_EXERCISE_. Give back exactly the lines of the material below, starting with the line with "[823,158,884,170] 21168,00 ->" and going on through the line with "[419,484,480,496] 69413,04 ->".
· · · · ·
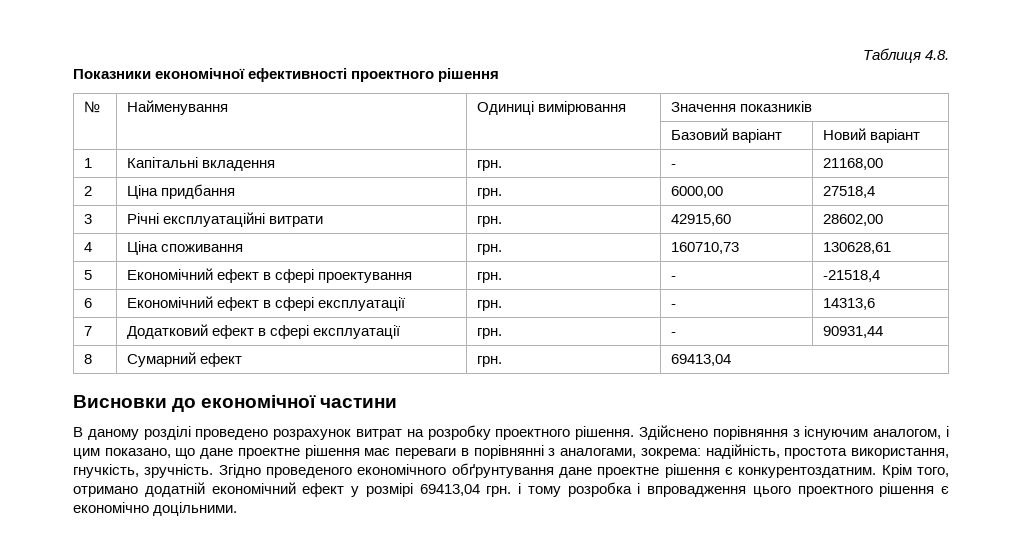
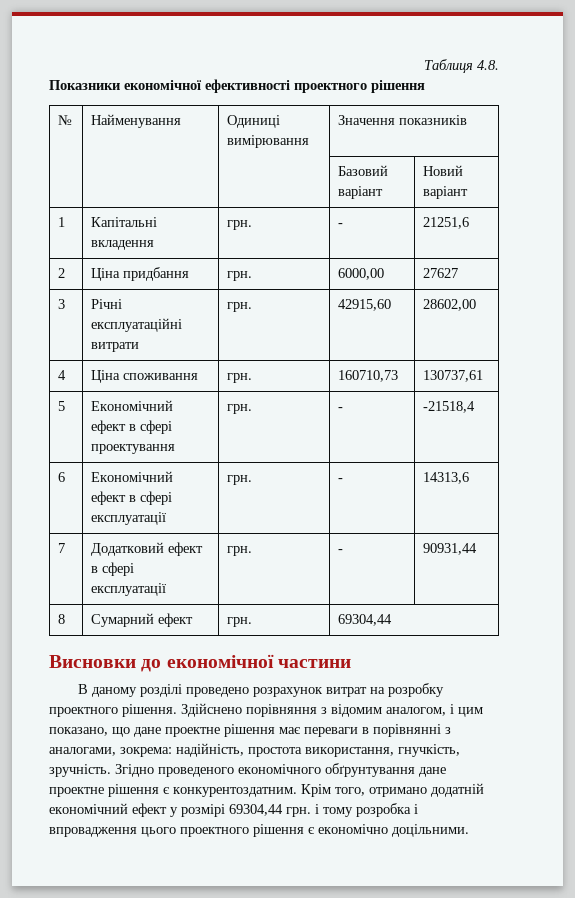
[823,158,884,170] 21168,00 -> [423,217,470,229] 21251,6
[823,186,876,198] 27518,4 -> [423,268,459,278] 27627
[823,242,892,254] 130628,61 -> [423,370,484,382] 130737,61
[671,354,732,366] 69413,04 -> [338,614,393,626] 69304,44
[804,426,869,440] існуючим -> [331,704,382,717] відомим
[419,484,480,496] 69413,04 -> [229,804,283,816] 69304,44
· · · · ·
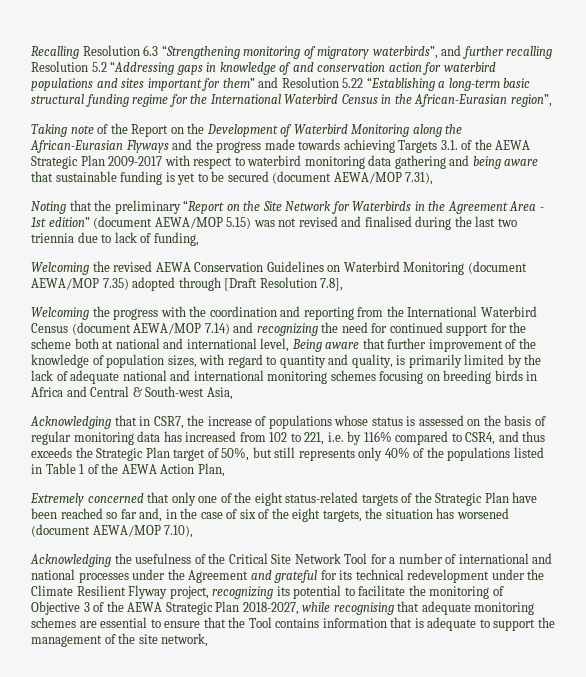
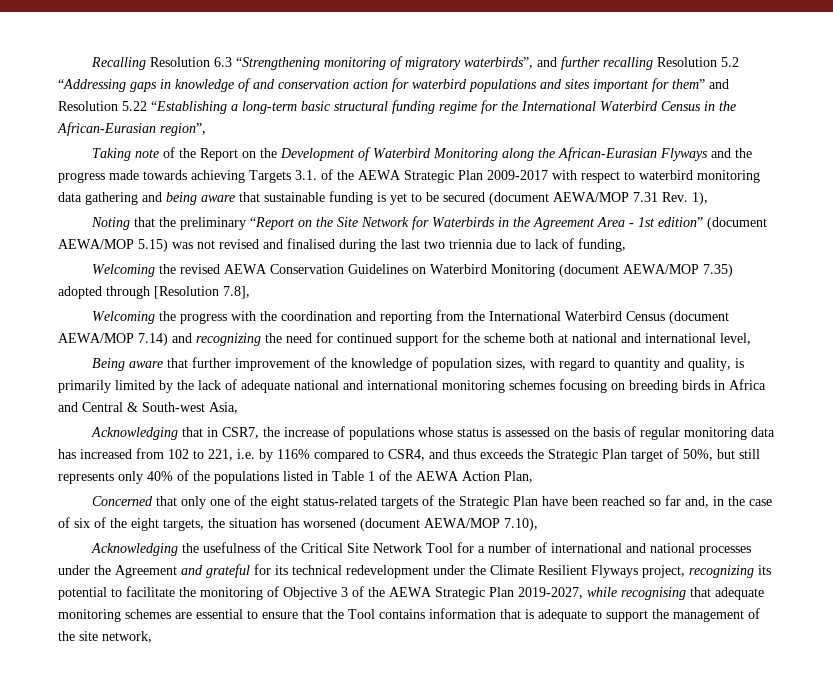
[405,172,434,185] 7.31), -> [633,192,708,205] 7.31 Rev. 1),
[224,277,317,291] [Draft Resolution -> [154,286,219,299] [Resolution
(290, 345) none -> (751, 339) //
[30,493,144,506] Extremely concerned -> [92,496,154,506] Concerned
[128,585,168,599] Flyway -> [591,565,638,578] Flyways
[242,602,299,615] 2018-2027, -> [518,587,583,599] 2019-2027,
· · · · ·
_THE ANSWER_.
[823,158,884,170] 21168,00 -> [423,217,470,229] 21251,6
[823,186,876,198] 27518,4 -> [423,268,459,278] 27627
[823,242,892,254] 130628,61 -> [423,370,484,382] 130737,61
[671,354,732,366] 69413,04 -> [338,614,393,626] 69304,44
[804,426,869,440] існуючим -> [331,704,382,717] відомим
[419,484,480,496] 69413,04 -> [229,804,283,816] 69304,44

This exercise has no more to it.